Все это, очевидно, сложней и глубже. Очень трудно в человеческой. психике, даже в своей, все разложить по нумерованным полочкам. Вот там-то вспомнил Корчагина — стал мужественнее и победил, вот тут Матросова — и выстоял, вот здесь декабристов — и стал смелее, потом молодогвардейцев — решительней, потом революционеров — и стал убежденней и настойчивее. Ни одно из этих качеств, даже малая толика его, не приходит в один миг, по принципу — вспомнил, пришло. Все это впитывается в нашу плоть и кровь с годами. И если по-настоящему впиталось, то не лежит на поверхности, а сидит где-то глубже и проявляется тоже не демонстративно, а исподволь, но решительно и сильно. Ведь фраза «безвыходных положений не бывает» не пришла сама собой, не явилась от умозрительных упражнений. Она выведена опытом, и если ты веришь в нее, то видишь за ней жизнь многочисленных людей, в тебе сидят наиболее яркие примеры, и не просто сидят, а стали твоим убеждением, твоим кредо, что ли. Я расфилософствовался, и может показаться, что поучаю. Простите, ради бога! Меня спросили, и я отвечаю то, что думаю.





(Подозрительное лицо весело заулыбалось, и руки демонстративно высоко поднялись над столиком и трижды похлопали медленно и бесшумно.)

Подорожный (Харьков). Расскажите о своих зарубежных поездках.

— За границей я не был.

Александр Ушаков (Запорожье). Поддерживаете ли вы связь с прежним местом работы и товарищами по работе?

— Я работал в Донецкой области, сейчас живу в Ворошиловграде. Расстояние небольшое, но для общения составляет определенную сложность… Первый год обменивались письмами. Я был в курсе всех событий, происходящих на шахте. Постепенно круг интересов сужался, друзья переходили на другие места работы, уходили в армию, женились, письма редели, адреса забывались, и в настоящее время связь оборвалась.

— А у вас нет желания вот теперь, когда вы уже, если можно так сказать, в новом качестве, съездить на шахту?

— Нет.

Иван Безуглый (Симферополь). Над чем вы сейчас работаете?
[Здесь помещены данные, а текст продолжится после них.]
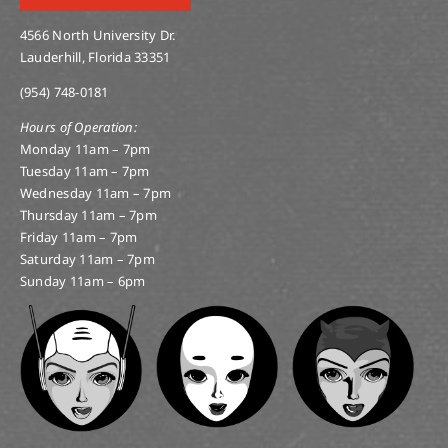
4566 North University Dr.
Lauderhill, Florida 33351
(954) 748-0181
Hours of Operation:
Monday 11am – 7pm
Tuesday 11am – 7pm
Wednesday 11am – 7pm
Thursday 11am – 7pm
Friday 11am – 7pm
Saturday 11am – 7pm
Sunday 11am – 6pm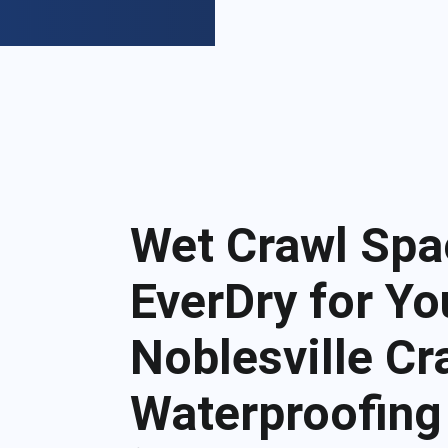
Wet Crawl Spa
EverDry for Yo
Noblesville C
Waterproofing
— Планов очень много, и для их реализации нужно время и спокойная рабочая обстановка. Время, как шагреневая кожа, его для работы остается все меньше и меньше. И если говорить честно, то больше всего сейчас хочется, чтобы обо мне забыли, не беспокоили, не отрывали от письменного стола и дали вволю поработать. Но увы! От писем, например, не скроешься… Совершенно не умею рассказывать о том, над чем работаю, тем более что сам еще не знаю, во что все выльется. То ли в роман, то ли в повесть, а может, в рассказ. Персонаж-то сегодня пошел какой?.. Строптивый. Ему говоришь то, а он свое гнет, ему это, а он: не хочу! Бьешься, чтобы чистенький, хорошенький, симпатичный вышел, а он назло — бах! И по-своему! И левака дает, и другие фортели выбрасывает. Представишь эдак его на своем внутреннем экране и спрашиваешь: ну зачем тебе это? А он: хочу так! Ты меня перевоспитай. Сейчас это модно! Поди сладь с ним, с современным героем!

Стараюсь написать повесть о селе, о трудных послевоенных годах, о сложных судьбах, о верности, о любви, об эстафете людских поколений. Да, об эстафете. Ведь когда сыну становится трудно, он приходит к отцу. Неважно как, лично ли или представит его в памяти. Приходит потому, что отец сильнее, опытнее, у него большая жизнь за спиной, он преодолел больше невзгод. Человек идет к своей изначальности, к земле своей, где рос, и у нее берет те силы, которых недостает ему. Исподволь является сила. Здесь жили мои деды и прадеды, эту землю они лелеяли и защищали, поливали кровью и потом и нам завещали стоять на ней гордыми и сильными. Без Родины человек ничто, без нее он слаб. Человек может недопонимать историю своих дедов, но знать ее он обязан. Сын всегда обязан знать все о своем отце, только тогда не прервется эстафета человеческого добра и мужества. В этом смысле мое поколение — счастливое поколение. Жизнь наших дедов и отцов — яркий пример беззаветного служения земле, народу, Родине. Мы даже в минуты отчаяния не имеем права на слабость и малодушие, если мы хотим быть достойными продолжателями их дел. Вот об этом мне хочется сказать в своей новой работе. Судить о том, что из этого выйдет, еще рановато, да и не мне.